Employers eyeing a transition into a contract-based defined contribution arrangement must consider the impact of a shift away from trust-based governance on members and administration, experts have said.
Debate over a perceived governance shortfall in contract-based arrangements has been prevalent in the industry since a 2013 review of defined contribution schemes by the Office of Fair Trading deemed provider governance insufficiently independent.
In response, April’s pension reforms mandated contract-based DC schemes to establish a five-strong independent governance committee.
However, debate continues on the divergence between the two regulatory structures in the DC arena – which are overseen by the Financial Conduct Authority and the Pensions Regulator.
A new era
In July, Pearson, owner of the Financial Times group to which Pensions Expert belongs, confirmed the sale of the group to Japanese publishing company Nikkei.
The FT will cease to participate in the Pearson plan from the expected completion date of the sale at the end of November, and all defined benefit and DC members will be transferred into a new arrangement.
A spokesperson from the FT said: “In the case that we do not conclude employee consultations prior to the sale closure, we will ensure no one is disadvantaged by that delay.”
They’re supposed to have some kind of interaction with the members but we haven’t seen how this is going to develop so far and to be frank I haven’t seen any IGC who has tried to reach out to its members in a meaningful way
Henry Tapper, First Actuarial
The new DC section will offer a contribution structure “identical to those currently provided in the Pearson plan”.
However, the employer has been exploring potential new structures with an insurance provider, prompting questions from staff and unions about the ongoing monitoring and governance of the scheme under the new arrangement.
The news group held a beauty parade of DC providers last week in which insurer Zurich came out on top.
Steven Bird, National Union of Journalists’ father of chapel at the FT, said the union and company pensions committee, composed of elected management, union and member representatives, have prioritised governance throughout discussions.
“It’s an absolute priority,” said Bird. “It’s important who decides who gets ill-health benefits, who are dependants in death-of-service – it’s not just the investment records, it’s the admin and service.”

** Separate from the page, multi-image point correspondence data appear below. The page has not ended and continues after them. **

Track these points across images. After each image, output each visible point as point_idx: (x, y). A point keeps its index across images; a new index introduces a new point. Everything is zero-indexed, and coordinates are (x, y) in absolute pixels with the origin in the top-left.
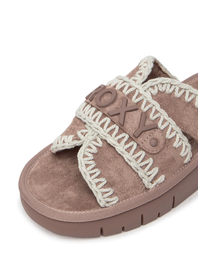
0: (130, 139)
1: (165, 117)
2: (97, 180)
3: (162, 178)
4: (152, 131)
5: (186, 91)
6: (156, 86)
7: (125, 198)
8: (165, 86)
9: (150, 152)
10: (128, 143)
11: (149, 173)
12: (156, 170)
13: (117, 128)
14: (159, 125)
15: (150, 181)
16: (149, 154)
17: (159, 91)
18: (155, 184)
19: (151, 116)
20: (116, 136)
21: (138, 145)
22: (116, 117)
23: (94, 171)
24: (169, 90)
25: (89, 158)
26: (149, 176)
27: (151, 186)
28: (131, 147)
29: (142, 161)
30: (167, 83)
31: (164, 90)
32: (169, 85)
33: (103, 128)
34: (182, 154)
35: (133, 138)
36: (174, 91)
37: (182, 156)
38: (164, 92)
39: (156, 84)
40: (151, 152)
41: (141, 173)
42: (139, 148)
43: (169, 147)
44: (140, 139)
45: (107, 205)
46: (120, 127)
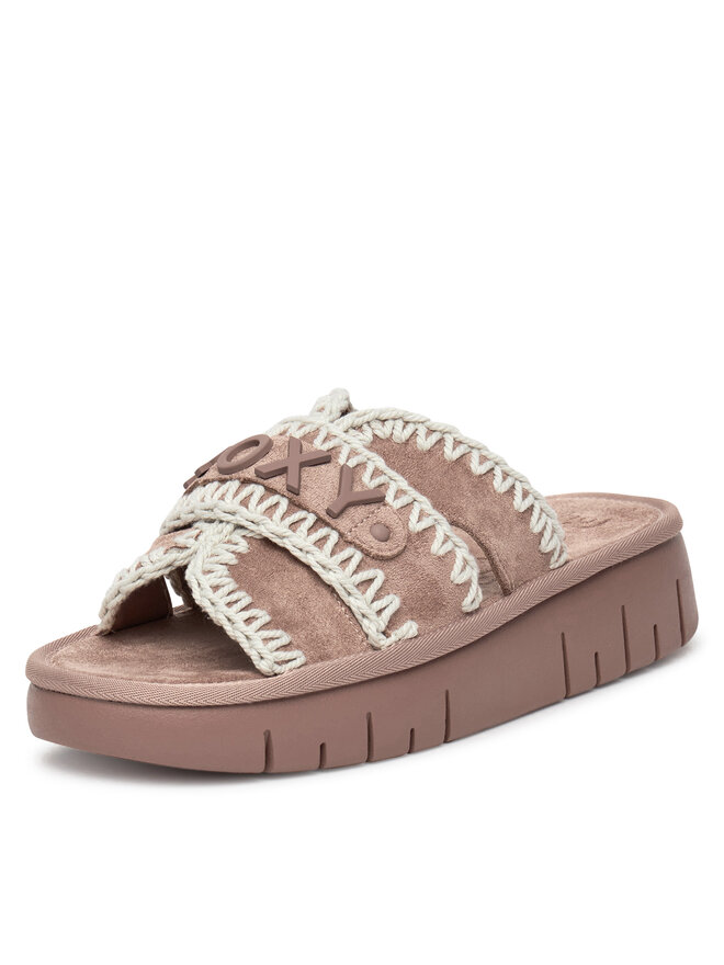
0: (320, 522)
1: (400, 484)
2: (246, 614)
3: (409, 628)
4: (373, 507)
5: (446, 436)
6: (365, 426)
7: (322, 658)
8: (389, 424)
9: (374, 552)
10: (316, 531)
11: (378, 605)
12: (393, 602)
13: (284, 503)
14: (389, 499)
15: (383, 627)
16: (370, 558)
17: (375, 436)
18: (393, 638)
19: (366, 478)
20: (282, 518)
21: (341, 535)
22: (277, 478)
23: (234, 597)
24: (401, 435)
25: (219, 574)
26: (379, 612)
27: (384, 642)
28: (325, 539)
29: (355, 572)
30: (395, 419)
31: (388, 433)
32: (400, 424)
33: (247, 507)
34: (457, 576)
35: (327, 518)
36: (414, 434)
37: (456, 582)
38: (389, 440)
39: (366, 420)
40: (376, 552)
41: (358, 602)
42: (344, 541)
43: (420, 551)
44: (344, 523)
45: (278, 669)
46: (290, 500)
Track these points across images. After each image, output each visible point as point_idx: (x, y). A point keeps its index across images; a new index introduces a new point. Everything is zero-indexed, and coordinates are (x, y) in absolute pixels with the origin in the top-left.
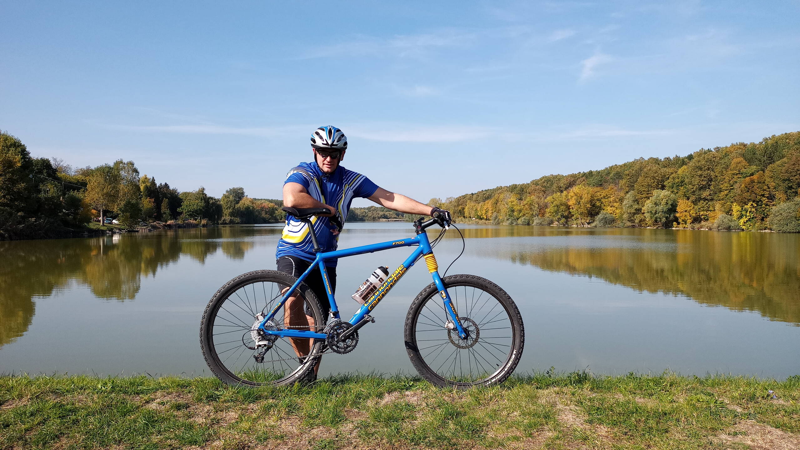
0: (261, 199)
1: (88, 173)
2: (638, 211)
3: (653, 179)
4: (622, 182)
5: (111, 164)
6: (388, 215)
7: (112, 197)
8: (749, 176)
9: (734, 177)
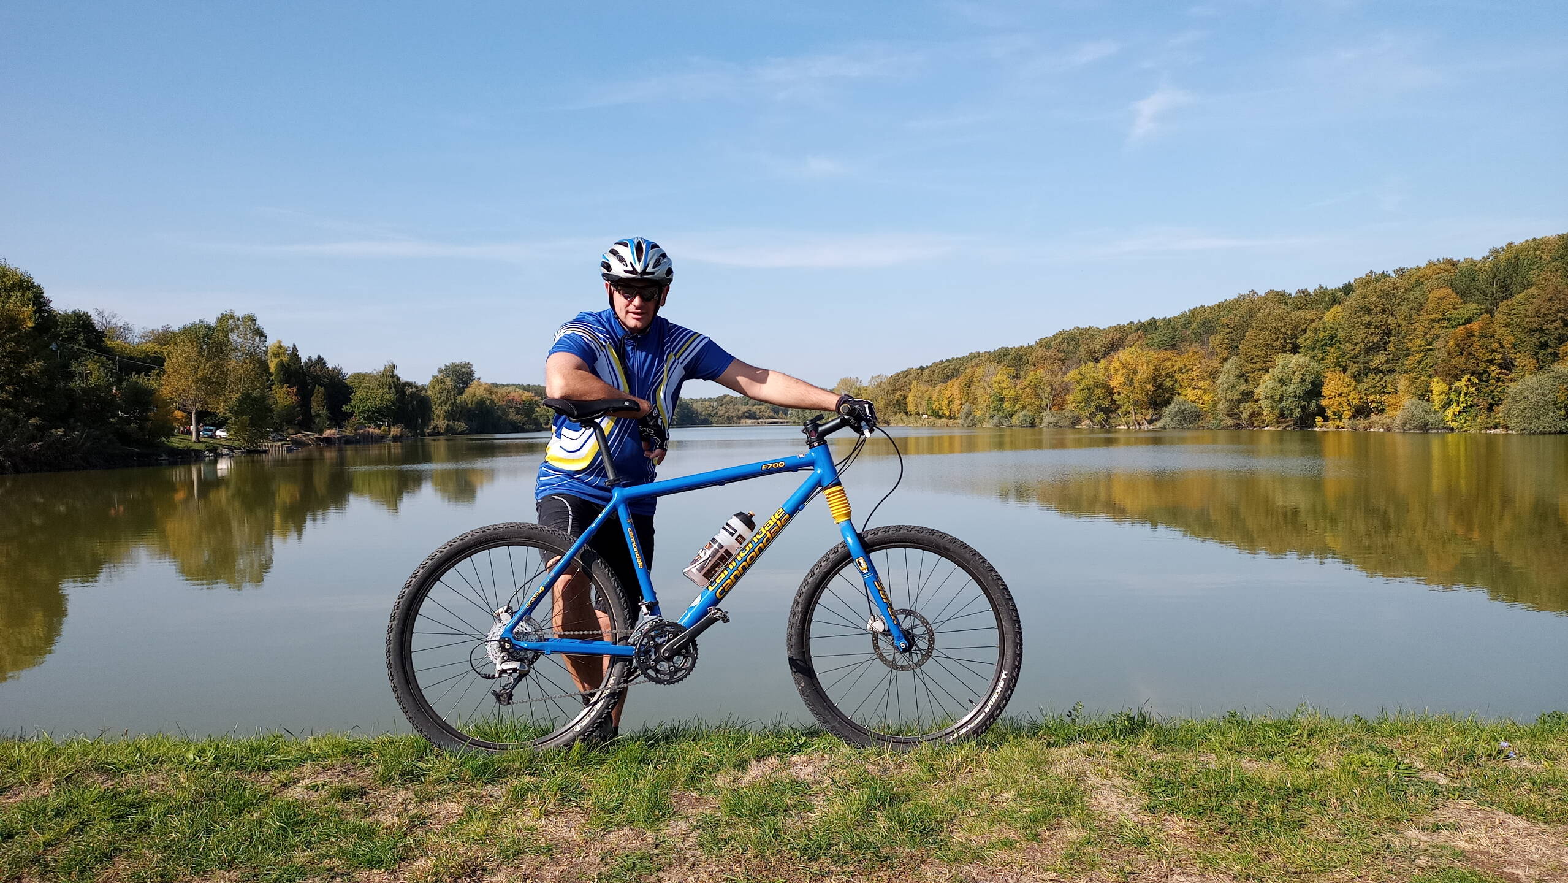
0: (508, 385)
1: (165, 338)
2: (1247, 396)
3: (1276, 334)
4: (1215, 340)
5: (212, 321)
6: (758, 411)
7: (214, 385)
8: (1464, 324)
9: (1433, 327)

However, the FT was not required to launch a formal consultation for DC members. Bird said: “It’s wrong that the company didn’t consult the DC constituency over this. They were not legally bound to but they should have. Governance is a sign they care about the staff rather than just getting an off-the-shelf product.”
March away from trusts
Marcus Fink, partner at law firm Ashurst, said the wider move away from employer trust-based arrangements towards schemes run by insurance providers has been a “well-trodden” path over recent years.
He added: “The benefit of having a trust-based arrangement is the trustees will know the members, they will know what the population of members consists of [and] can tailor their investments accordingly.”
Fink said employers can “plug the gap” with effective communications and sustain a bespoke level of governance for staff members by establishing an in-house governance committee.
However, Lesley Browning, partner at law firm Norton Rose Fulbright, said it would be difficult for any scheme to transfer members’ past-service rights from a trust-based scheme to an arrangement under contract.
“It’s much easier to transfer to a mastertrust than it is to transfer everyone to a [group] personal pension scheme,” she said. “If you’re going from a trust to a trust, you can bulk transfer without consent provided that you get an actuarial certificate.”
Employer committees give control
Gurmukh Hayre, head of DC at consultancy KPMG, said key to any transition from trust-based to contract-based arrangements was the extent employers continue to oversee and monitor the scheme once in place.
When a new FT pension plan is agreed we will be setting up an FT governance committee which includes employee representatives and an independent adviser
Financial Times
“Larger and more hands-on employers who have moved to contract-based normally look to put in place a governance committee to oversee the monitoring of the plan, communications, service standards and member experience,” he said.
Henry Tapper, director at consultancy First Actuarial, said large companies can have control and “real say” about the arrangement they have in place but smaller companies with less clout could struggle.
“They’re supposed to have some kind of interaction with the members but we haven’t seen how this is going to develop so far and to be frank I haven’t seen any IGC who has tried to reach out to its members in a meaningful way, except for Legal & General.”
Message received
A spokesperson from the Financial Times said the request from staff for improved trustee and governance arrangements has been heard.
“When a new FT pension plan is agreed we will be setting up an FT governance committee which includes employee representatives and an independent adviser,” the spokesperson said.
“The committee would perform a governance function similar to the trustees of the Pearson plan, and we are confident that this will offer a strong governance framework.”